At six o’clock, promptly, he heard Dad kicking off his boots at the laundry door. As usual he had come round to the back of the house to enter. The click of the door and a loud ” Hello Darling, hi Willy ” filled the kitchen. Willy felt that his father filled a room in a way his mother did not. When his father left a room it felt emptied while when his mother did so, it felt as if she had not really gone. Mum suffused the home while Dad filled it physically. Willy was an only child but that did not worry him as some of his friends seemed to think it should. They tumbled out of station wagons like beetles out of an upturned plastic bucket, all squealing and fighting. Willy spent some holidays with the cousins and for a few weeks, he did the same things as his noisy friends did year round. It was a treat but he did not miss it when he was home again.

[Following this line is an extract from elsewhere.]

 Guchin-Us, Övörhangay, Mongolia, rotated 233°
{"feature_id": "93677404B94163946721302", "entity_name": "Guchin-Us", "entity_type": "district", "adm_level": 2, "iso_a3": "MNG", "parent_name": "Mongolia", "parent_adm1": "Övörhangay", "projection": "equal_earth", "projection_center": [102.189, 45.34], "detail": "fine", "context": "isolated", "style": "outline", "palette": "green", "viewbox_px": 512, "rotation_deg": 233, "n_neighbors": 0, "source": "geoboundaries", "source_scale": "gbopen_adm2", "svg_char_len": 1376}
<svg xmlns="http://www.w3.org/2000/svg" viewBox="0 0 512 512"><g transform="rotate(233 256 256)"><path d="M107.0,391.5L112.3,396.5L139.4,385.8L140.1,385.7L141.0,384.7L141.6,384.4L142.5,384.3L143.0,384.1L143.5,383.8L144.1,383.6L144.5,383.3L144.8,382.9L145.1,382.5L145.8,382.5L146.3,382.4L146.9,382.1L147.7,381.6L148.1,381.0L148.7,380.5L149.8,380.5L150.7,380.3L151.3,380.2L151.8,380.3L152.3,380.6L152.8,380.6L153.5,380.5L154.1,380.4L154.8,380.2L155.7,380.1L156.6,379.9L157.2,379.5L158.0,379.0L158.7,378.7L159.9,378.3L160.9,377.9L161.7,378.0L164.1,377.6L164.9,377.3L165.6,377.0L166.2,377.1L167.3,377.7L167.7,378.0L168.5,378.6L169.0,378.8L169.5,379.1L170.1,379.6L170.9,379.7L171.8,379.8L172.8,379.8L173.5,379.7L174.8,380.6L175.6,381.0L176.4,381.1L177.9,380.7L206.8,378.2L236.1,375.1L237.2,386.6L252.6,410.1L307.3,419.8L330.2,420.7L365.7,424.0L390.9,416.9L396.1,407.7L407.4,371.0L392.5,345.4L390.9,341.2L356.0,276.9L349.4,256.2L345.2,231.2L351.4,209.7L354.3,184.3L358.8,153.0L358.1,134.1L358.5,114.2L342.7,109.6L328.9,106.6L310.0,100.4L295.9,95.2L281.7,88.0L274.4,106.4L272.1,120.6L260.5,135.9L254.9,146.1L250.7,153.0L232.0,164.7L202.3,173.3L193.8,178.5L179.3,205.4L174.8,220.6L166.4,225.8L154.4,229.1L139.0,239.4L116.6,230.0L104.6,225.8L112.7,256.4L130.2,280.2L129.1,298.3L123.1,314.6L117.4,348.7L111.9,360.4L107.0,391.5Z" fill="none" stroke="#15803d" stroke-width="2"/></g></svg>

Willy thrived on routines and closeness, even doing something different to one or other of his parents or close school friends was okay if they were close. Going to school with Mum in the car, walked into the class, meeting his teacher and the school work. It was a busy day, every day, but Willy loved it. However, he did not enjoy going to see doctors. They were okay but afterwards there were often blood tests and he did not like these. He learned to be suspicious about anybody in a nice blue uniform saying, ” this won’t hurt”. 

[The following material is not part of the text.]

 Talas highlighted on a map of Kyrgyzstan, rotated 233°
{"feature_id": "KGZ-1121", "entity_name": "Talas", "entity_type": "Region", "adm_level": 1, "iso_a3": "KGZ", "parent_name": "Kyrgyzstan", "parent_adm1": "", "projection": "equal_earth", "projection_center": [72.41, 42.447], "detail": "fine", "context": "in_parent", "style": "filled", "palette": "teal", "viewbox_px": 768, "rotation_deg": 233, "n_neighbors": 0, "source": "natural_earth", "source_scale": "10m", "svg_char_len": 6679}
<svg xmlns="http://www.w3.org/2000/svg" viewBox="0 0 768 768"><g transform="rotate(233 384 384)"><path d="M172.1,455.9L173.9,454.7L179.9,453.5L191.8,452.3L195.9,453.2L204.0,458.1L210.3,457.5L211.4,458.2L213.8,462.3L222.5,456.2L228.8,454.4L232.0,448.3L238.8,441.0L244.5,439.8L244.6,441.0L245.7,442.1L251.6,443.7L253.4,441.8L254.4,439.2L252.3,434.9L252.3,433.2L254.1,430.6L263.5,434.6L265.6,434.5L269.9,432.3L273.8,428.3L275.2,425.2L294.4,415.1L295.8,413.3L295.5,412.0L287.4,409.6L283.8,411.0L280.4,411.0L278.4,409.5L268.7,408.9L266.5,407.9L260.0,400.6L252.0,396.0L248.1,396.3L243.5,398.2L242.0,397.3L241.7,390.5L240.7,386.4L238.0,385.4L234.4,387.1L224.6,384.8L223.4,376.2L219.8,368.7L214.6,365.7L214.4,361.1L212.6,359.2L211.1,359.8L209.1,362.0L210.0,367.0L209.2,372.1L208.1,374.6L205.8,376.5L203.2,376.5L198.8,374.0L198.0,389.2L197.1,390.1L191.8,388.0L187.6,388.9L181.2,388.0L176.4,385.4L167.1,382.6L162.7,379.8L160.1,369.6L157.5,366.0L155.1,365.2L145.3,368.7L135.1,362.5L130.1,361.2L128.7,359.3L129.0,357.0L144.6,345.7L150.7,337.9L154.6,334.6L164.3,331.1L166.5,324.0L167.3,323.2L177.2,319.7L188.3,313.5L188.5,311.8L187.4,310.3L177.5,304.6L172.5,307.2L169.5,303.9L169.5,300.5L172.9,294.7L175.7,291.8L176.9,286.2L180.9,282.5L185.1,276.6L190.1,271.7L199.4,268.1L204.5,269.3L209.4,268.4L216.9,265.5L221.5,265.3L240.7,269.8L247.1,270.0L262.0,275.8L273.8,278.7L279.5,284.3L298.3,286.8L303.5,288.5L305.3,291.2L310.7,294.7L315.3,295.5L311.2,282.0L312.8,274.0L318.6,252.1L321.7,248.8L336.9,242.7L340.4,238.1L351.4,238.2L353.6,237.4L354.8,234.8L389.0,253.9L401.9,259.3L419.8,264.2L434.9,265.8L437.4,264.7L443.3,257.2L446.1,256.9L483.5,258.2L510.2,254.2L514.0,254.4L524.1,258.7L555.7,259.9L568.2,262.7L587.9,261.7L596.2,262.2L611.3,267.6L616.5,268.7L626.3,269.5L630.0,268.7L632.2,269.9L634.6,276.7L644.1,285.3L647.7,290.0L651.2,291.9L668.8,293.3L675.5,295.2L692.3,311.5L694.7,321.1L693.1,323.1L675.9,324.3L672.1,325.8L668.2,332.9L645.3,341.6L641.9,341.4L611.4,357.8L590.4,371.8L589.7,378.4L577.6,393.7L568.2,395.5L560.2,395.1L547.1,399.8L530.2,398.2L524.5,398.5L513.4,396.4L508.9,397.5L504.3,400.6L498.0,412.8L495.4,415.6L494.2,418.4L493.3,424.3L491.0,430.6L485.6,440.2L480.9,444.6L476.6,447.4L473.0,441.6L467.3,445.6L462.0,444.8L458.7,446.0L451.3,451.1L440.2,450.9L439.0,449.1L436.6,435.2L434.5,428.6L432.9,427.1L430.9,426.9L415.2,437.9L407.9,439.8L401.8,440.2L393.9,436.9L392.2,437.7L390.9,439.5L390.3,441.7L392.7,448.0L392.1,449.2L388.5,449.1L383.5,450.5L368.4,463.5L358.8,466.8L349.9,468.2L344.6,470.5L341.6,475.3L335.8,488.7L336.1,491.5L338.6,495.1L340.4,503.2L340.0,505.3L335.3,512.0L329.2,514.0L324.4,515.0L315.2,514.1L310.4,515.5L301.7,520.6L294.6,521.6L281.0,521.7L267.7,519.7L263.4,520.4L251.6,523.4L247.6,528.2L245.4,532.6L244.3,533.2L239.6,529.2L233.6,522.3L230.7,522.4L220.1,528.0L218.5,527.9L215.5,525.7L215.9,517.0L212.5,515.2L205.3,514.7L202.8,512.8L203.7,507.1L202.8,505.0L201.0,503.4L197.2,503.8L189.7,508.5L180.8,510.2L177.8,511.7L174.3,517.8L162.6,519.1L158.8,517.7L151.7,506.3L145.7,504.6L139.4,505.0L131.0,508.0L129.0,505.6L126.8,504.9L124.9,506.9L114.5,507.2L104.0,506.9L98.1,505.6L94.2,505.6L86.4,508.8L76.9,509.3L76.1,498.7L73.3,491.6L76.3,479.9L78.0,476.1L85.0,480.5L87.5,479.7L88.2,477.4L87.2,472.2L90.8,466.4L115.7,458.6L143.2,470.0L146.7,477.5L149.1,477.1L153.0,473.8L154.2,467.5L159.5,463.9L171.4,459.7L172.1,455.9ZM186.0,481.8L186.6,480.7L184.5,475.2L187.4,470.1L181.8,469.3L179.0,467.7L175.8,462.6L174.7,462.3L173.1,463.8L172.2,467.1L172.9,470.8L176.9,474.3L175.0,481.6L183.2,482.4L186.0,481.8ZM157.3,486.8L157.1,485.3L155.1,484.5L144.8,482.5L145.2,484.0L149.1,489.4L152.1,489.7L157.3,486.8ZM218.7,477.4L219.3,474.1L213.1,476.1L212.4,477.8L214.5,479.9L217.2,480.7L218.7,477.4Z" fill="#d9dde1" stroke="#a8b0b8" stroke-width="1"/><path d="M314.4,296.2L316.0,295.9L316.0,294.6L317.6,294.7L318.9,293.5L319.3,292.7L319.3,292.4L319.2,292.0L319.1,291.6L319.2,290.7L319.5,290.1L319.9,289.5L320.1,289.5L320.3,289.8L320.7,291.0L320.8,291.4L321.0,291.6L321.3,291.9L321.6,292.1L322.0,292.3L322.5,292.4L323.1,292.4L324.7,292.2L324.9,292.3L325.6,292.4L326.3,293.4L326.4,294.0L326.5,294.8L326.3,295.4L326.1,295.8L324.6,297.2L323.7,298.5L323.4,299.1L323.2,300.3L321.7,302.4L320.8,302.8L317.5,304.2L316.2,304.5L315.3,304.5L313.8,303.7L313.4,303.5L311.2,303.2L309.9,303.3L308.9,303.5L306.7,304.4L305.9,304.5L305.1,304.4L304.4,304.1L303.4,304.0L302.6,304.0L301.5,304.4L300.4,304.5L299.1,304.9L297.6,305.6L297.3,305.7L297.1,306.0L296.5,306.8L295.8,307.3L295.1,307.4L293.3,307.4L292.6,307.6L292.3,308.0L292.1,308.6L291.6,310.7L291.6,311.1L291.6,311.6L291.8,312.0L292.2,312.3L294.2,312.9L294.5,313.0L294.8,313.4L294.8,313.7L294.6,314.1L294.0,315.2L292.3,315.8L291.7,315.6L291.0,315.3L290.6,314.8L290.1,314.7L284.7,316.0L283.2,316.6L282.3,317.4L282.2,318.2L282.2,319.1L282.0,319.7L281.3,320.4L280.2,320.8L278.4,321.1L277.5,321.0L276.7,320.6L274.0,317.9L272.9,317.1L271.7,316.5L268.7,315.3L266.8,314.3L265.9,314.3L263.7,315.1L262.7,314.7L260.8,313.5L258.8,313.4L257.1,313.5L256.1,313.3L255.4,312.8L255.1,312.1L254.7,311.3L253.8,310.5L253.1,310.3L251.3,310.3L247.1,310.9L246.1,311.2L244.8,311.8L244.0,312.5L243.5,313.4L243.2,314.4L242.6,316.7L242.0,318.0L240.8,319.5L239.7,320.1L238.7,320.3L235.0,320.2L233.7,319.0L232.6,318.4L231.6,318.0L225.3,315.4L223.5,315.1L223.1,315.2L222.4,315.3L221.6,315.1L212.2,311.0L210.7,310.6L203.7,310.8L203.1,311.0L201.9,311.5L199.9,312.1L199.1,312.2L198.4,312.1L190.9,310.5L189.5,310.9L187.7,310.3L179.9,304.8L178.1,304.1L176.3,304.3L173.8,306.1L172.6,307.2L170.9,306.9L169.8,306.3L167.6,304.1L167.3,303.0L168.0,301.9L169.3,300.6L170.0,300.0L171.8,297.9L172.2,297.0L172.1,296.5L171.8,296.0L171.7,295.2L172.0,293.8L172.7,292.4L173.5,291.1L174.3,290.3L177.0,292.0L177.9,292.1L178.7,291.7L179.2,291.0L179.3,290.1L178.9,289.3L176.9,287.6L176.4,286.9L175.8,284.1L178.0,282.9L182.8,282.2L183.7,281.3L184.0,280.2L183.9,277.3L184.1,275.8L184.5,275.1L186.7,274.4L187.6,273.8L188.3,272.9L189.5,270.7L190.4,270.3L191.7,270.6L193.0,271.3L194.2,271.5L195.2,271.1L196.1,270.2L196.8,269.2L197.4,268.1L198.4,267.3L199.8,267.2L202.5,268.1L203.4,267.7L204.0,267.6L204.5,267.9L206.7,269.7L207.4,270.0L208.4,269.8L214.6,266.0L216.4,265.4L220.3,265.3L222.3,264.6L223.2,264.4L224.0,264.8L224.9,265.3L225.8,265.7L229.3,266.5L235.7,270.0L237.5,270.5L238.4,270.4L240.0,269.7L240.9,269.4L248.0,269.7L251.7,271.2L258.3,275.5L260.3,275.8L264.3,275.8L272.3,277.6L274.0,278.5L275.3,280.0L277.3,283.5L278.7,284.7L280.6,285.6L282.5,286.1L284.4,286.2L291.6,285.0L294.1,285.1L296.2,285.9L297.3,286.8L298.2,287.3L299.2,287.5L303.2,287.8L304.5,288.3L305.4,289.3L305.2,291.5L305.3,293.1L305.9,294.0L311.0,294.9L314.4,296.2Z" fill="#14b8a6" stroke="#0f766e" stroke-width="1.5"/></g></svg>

Sometimes his Mum looked worried, it could not be about him because he loved her perhaps even more than Dad, which was a lot. She would sit at the kitchen table, resting her chin in her hand and gaze blankly, not seeing him until he touched her on the arm. She looked at him with sadness, it was so quick that Willy was sure nobody else would have seen it. It was a mystery to him because life was so perfect. Dad played tumble with him, and chased him over the furniture. Mum told us off because we would break a chair or the sofa and we could not afford to replace them. Willy never saw things were never new in his home. But he did not see or even realise it could be a problem. It was a problem for his Mum. Sometimes in the evening after Willy had gone to bed, tucked up under blue blankets and his stuffed kanga somewhere under the sheets lurking about, his parents sat and talked about many things that Willy would never understand. About money, about the future, about Dad’s job, all of them them things Willy would never be able to worry about. They loved him with all their hearts as much as Willy loved them, but there was always an annoying spectre, of loss, of missing out on the future for Willy deserved. 

The next day was like all the others for Willy. He hardly cried. He ate, He played and he loved deeply and unashamedly. His is a peaceful beautiful soul which lies complete unto itself if not the world’s.